Un panneau numérique interactif place Graslin à Nantes. — F.Brenon/20Minutes

Ils ressemblent à des écrans publicitaires modernes, comme on en trouve parfois dans les grandes villes. Ils ont d’ailleurs été installés par l’afficheur JCDecaux. Sauf qu’ils ne diffusent aucune réclame mais de l’art numérique. Quatre panneaux totems dotés un grand écran vertical ont fait leur apparition lundi à Nantes.

Sur deux d’entre eux (place Graslin et sous les Nefs), un homme filmé en gros plan s’adresse au passant afin d’attirer son attention et de l’inciter à publier une photo sur les réseaux sociaux. « Le contenu se déclenche en fonction de la présence du spectateur, repérée par un capteur. L’objectif principal est de surprendre et de déconcerter », explique JCDecaux, qui a adapté le projet du duo d’artistes Scenocosme.

Les formes bougent quand on les touche

Sur les deux autres panneaux (place Ricordeau et à Haluchère), on peut voir des courbes et formes géométriques colorées se déplacer en fonction des actions du spectateur. « C’est une suite de tableaux qui s’animent à partir d’un algorithme. Ils rendent hommage aux pionniers du dessin généré par ordinateur. On peut interagir sur eux en touchant l’écran tactile ou en se rapprochant du support », expliquent les artistes Martial Geoffre-Rouland et Pierre Delmas.

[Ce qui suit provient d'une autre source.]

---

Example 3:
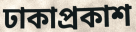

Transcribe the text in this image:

ঢাকাপ্রকাশ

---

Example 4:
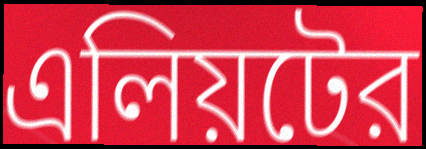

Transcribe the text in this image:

এলিয়টের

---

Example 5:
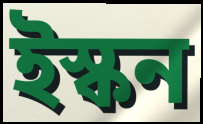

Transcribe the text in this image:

ইস্কন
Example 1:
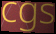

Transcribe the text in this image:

cgs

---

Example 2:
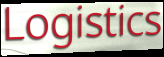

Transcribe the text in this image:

Logistics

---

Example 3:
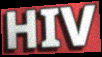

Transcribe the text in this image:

HIV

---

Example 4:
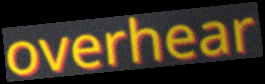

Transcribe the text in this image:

overhear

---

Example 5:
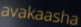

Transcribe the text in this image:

avakaasha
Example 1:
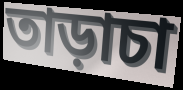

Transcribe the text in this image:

তাড়াচা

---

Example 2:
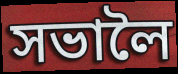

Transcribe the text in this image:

সভালৈ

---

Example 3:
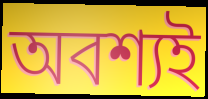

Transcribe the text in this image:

অবশ্যই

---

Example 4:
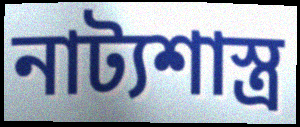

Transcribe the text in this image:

নাট্যশাস্ত্ৰ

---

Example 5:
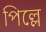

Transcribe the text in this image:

পিল্লে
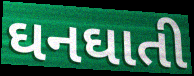
ઘનઘાતી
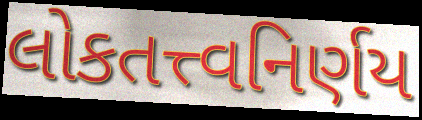
લોકતત્ત્વનિર્ણય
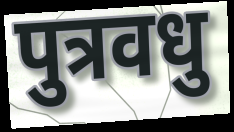
पुत्रवधु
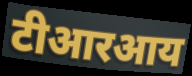
टीआरआय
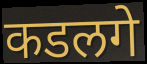
कडलगे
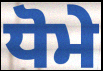
ਧੋਮੇ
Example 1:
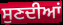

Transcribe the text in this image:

ਸੁਣਦੀਆਂ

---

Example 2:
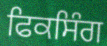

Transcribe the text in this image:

ਫਿਕਸਿੰਗ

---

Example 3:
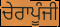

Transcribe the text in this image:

ਚੇਰਾਪੂੰਜੀ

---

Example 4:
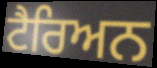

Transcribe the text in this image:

ਟੈਰਿਅਨ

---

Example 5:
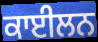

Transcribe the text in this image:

ਕਾਈਲਨ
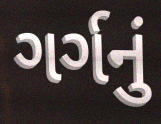
ગર્ગનું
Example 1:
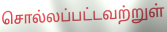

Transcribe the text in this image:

சொல்லப்பட்டவற்றுள்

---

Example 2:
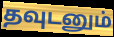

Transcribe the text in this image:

தவுடனும்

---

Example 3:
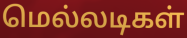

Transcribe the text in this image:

மெல்லடிகள்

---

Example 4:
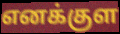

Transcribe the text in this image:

எனக்குள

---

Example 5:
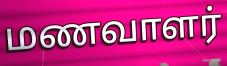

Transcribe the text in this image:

மணவாளர்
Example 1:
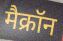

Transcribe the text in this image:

मैक्रॉन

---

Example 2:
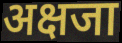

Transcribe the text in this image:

अक्षजा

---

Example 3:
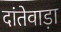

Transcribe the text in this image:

दांतेवाड़ा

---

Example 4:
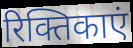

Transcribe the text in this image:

रिक्तिकाएं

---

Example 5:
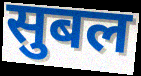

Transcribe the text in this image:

सुबल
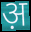
अ़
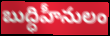
బుద్ధిహీనులం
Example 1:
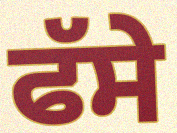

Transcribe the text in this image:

ਫੱਸੇ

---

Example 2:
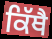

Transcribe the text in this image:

ਕਿੱਥੈ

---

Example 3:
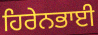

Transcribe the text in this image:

ਹਿਰੇਨਭਾਈ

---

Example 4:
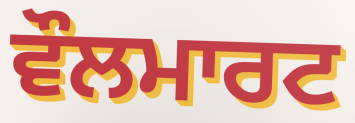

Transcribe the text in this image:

ਵੌਲਮਾਰਟ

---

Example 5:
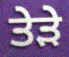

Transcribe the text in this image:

ਤੇੜੇ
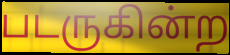
படருகின்ற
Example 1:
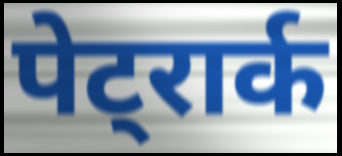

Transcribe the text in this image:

पेट्रार्क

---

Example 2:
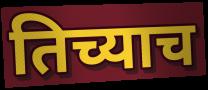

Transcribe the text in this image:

तिच्याच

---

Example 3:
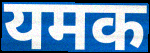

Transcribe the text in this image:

Un panneau numérique interactif place Ricordeau à Nantes.
Un panneau numérique interactif place Ricordeau à Nantes. - F.Brenon/20Minutes

Cet étonnant mobilier urbain est le résultat d’un appel à projets lancé en septembre par la ville de Nantes et Stéréolux. « Positionner l’art numérique sur l’espace public c’est se donner la possibilité d’intéresser des personnes qui ne seraient pas allées dans un musée ou sur le site d’Internet rechercher cette expérience. C’est une belle opportunité », considère Eric Boistard, directeur de Stéréolux.

Les quatre panneaux, qui sont éteints de 22h à 8h, seront visibles jusqu’au 12 mai. Leur retour à une date ultérieure n’est pas exclu mais une « évaluation de leur appropriation par le public » sera effectuée au préalable.